- Directed by: Jean Girault
- Written by: Claude Magnier [fr]; Jacques Vilfrid; Jean Girault;
- Based on: the play The Gazebo by Alec Coppel
- Produced by: Léo L. Fuchs
- Starring: Louis de Funès; Claude Gensac; Michel Galabru; Bernard Blier;
- Cinematography: Henri Decaë
- Edited by: Armand Psenny
- Music by: Raymond Lefèvre
- Distributed by: Metro-Goldwyn-Mayer
- Release date: 1 September 1971 (France);
- Running time: 85 mins
- Country: France
- Language: French
- Box office: $18.5 million

= Jo (film) =

Jo is a French comedy film, originally released in 1971. It is known in English-language territories either as Joe: The Busy Body or The Gazebo. It was directed by Jean Girault and stars Louis de Funès as playwright Antoine Brisebard, Claude Gensac as an actress and his wife Sylvie Brisebard, and Bernard Blier as inspector Ducros.
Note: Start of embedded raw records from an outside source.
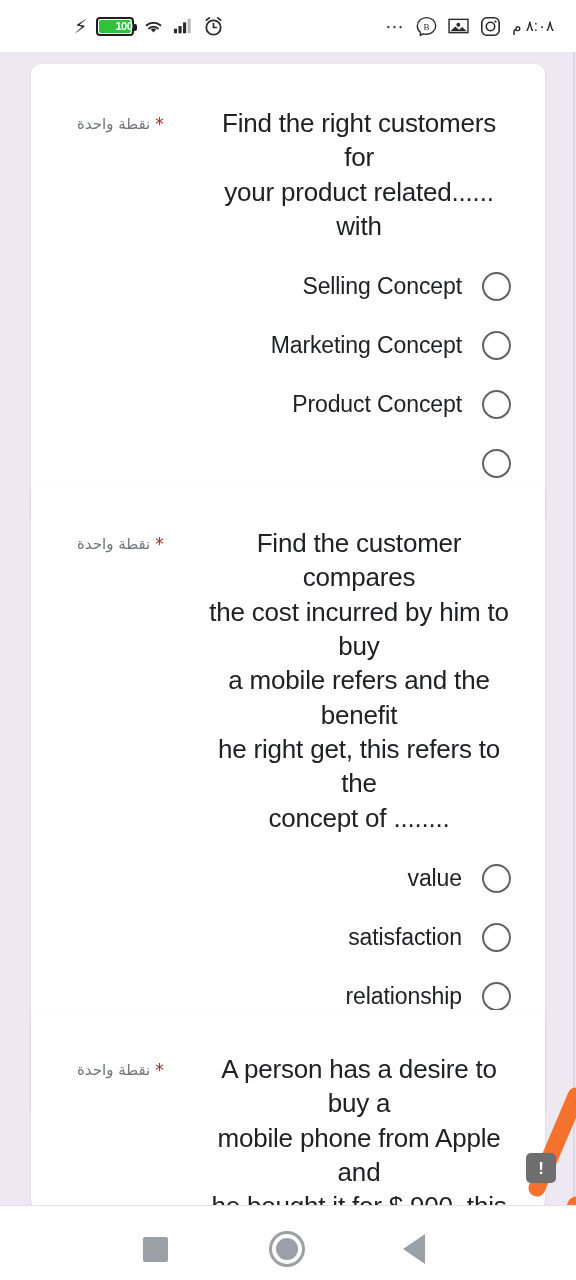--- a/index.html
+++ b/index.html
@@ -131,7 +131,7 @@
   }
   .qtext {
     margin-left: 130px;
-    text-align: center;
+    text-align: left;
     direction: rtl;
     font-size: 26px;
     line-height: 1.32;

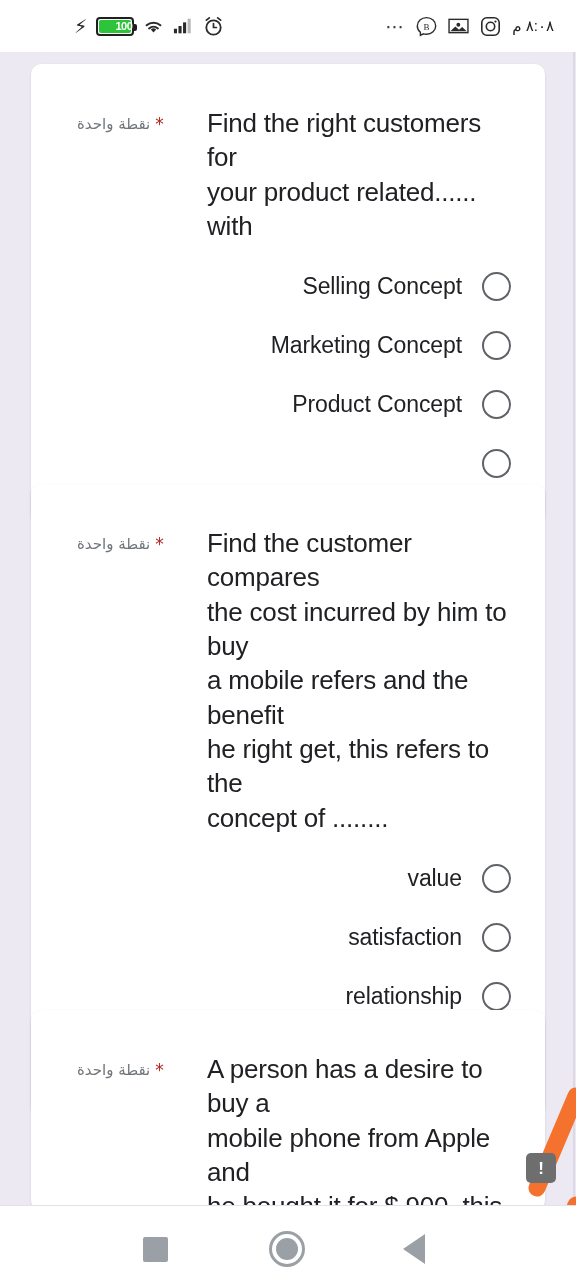--- a/index.html
+++ b/index.html
@@ -145,8 +145,8 @@
   .option {
     display: flex;
     align-items: center;
-    justify-content: flex-end;
     height: 59px;
+    text-decoration: underline;
   }
   .option .olabel {
     font-size: 23px;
The script is based on a play by Alec Coppel, published in 1958, The Gazebo. Jo is its second adaptation, the first one being the 1959 film The Gazebo, starring Glenn Ford and Debbie Reynolds.

In the film, a comic playwright is being blackmailed by someone who knows about his wife's familial relationship to a notorious criminal. The playwright decides to kill the blackmailer and to hide his remains in the foundations of his new pavilion. The supposed blackmailer is killed accidentally, and the body is hidden as planned. But the writer soon finds out that his blackmailer was murdered elsewhere, and that the man which he met was an imposter. His hiding place turns out to be inadequate due to faulty construction, and he must find a way to transport the corpse.

==Synopsis==
Antoine Brisebard, a famous comedy playwright, is struggling with financial difficulties and is preparing to sell his country villa to an English couple. What no one knows, however, is that Brisebard is actually a victim of blackmail since his wife Sylvie, a famous actress, is the daughter of a notorious robber-murderer. His extortionist is a malevolent criminal only known as Jo, who visits him often to pick up his hush money. Faced with certain ruin, Brisebard is preparing to do away with Jo once and for all, planning his deed under the guise of trying to write the script for a crime play and consulting his friend, attorney Colas, for ideas of how to efficiently get rid of the body. He also takes up the offer of garden landscaper Tonelotti to erect a pavilion, whose foundation would provide the ideal hiding place for the corpse. On the night Jo is scheduled to arrive for his next payment, Brisebard awaits him with a gun, but is not able to pull the trigger and drops the gun to the floor, which results in a shot going off and accidentally killing Jo.

But it is only then that things become truly difficult. Police inspector Ducros, who has found out about Jo's operation and Brisebard's involvement in it, starts nosing around, telling Brisebard that Jo had already been murdered at the time he was supposed to come to the villa - the man Brisebard shot is eventually revealed as Riri, Jo's criminal associate and murderer. The pavillon foundation proves to be shoddy, forcing Brisebard to hide the body elsewhere; a lot of unwanted houseguests - including Ducros and two of Riri's rivals - keep coming and going; and Riri's body stubbornly refuses to remain hidden. Even with the help of his wife, to whom he confesses everything, the task of getting rid of the body becomes an outright daunting – and nerve-wracking – one.

In the end, though most issues eventually resolve themselves, Brisebard and Sylvie are still faced with the problem of how to dispose of the corpse. Brisebard finally puts it inside a car and pushes the vehicle off a cliffside; however, this bluff is coincidentally located near a site where Ducros is camping with his family. As soon as he finds Riri's body in the wreckage and Brisebard looking down from the top of the cliff, Ducros ends the film chasing Brisebard all over the landscape.

==Production==
The film was made by the European arm of MGM, the studio which had filmed The Gazebo in 1959.
== Reception ==
Following its release, the film sold 2,466,966 tickets in France. It was the 13th most successful film in France in 1971, far behind The Aristocats, at the top of the box office with 12,481,726 tickets sold in the country. Jo was a small success for Louis de Funès, whose films usually attracted large popular interest. Most of the critics praised the performance of Louis de Funès but deplored the weak direction of Jean Girault, who admitted that de Funès was responsible for 60% of the gags used in the film.